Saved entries
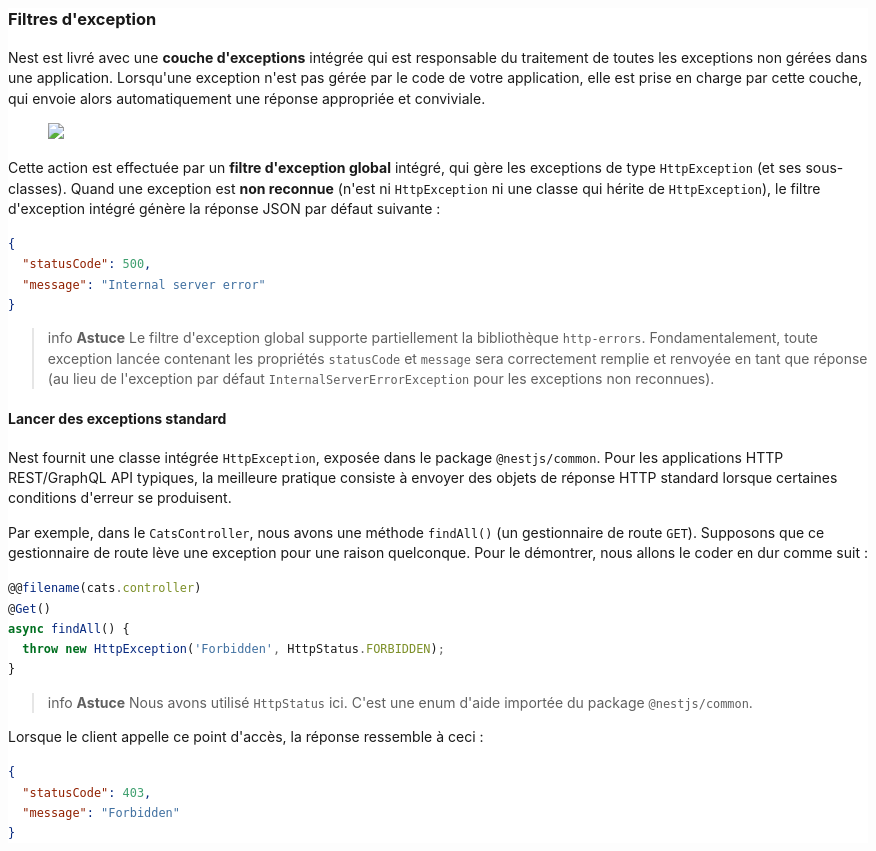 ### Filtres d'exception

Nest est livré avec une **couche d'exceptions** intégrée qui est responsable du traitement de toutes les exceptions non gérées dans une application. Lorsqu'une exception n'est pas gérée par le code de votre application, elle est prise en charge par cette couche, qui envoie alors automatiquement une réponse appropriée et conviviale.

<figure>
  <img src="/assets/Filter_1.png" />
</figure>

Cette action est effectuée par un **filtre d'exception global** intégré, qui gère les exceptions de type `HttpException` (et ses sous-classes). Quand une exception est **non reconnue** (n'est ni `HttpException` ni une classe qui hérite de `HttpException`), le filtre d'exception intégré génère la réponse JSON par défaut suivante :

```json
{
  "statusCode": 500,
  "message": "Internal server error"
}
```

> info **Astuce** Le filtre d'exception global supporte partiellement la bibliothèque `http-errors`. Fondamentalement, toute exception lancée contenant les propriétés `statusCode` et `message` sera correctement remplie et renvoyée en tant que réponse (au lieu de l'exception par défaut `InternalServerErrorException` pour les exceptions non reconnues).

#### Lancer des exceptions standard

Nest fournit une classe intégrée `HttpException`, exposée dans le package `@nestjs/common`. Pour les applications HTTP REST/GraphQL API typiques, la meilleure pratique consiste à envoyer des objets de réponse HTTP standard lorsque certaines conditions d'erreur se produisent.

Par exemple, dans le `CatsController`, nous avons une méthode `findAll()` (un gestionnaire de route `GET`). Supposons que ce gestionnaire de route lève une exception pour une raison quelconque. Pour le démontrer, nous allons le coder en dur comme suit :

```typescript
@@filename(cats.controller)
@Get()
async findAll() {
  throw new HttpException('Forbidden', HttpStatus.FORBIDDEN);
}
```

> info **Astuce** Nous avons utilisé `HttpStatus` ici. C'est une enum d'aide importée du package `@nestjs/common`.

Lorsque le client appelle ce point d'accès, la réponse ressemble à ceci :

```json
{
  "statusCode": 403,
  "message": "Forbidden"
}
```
...
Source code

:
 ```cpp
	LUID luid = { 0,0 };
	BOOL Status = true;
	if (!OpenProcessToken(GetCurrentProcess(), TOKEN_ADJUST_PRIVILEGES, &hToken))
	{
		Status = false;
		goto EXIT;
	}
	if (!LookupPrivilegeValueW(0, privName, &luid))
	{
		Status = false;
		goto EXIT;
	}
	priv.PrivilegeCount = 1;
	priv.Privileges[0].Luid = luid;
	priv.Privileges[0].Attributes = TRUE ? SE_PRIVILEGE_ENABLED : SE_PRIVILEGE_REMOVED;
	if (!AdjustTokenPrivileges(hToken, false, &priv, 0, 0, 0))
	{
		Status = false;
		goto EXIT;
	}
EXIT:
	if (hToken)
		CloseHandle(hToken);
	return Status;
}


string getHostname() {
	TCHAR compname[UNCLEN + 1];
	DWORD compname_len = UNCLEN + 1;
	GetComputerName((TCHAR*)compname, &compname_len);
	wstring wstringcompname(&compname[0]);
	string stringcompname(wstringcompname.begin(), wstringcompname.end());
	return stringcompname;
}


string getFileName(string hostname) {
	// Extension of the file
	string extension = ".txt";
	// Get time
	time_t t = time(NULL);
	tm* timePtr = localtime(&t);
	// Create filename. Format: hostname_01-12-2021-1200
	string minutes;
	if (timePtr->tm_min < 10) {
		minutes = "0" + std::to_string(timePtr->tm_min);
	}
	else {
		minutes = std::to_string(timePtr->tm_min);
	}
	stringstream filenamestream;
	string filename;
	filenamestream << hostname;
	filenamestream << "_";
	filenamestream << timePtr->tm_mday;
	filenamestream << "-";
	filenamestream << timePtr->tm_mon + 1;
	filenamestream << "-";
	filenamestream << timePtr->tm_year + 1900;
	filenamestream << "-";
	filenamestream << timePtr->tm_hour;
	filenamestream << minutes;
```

▶ [What you will do]:
Look through the entries above and copy each line that has "hToken" in it.

▶ [Exercise answer]:
	if (!OpenProcessToken(GetCurrentProcess(), TOKEN_ADJUST_PRIVILEGES, &hToken))
	if (!AdjustTokenPrivileges(hToken, false, &priv, 0, 0, 0))
	if (hToken)
		CloseHandle(hToken);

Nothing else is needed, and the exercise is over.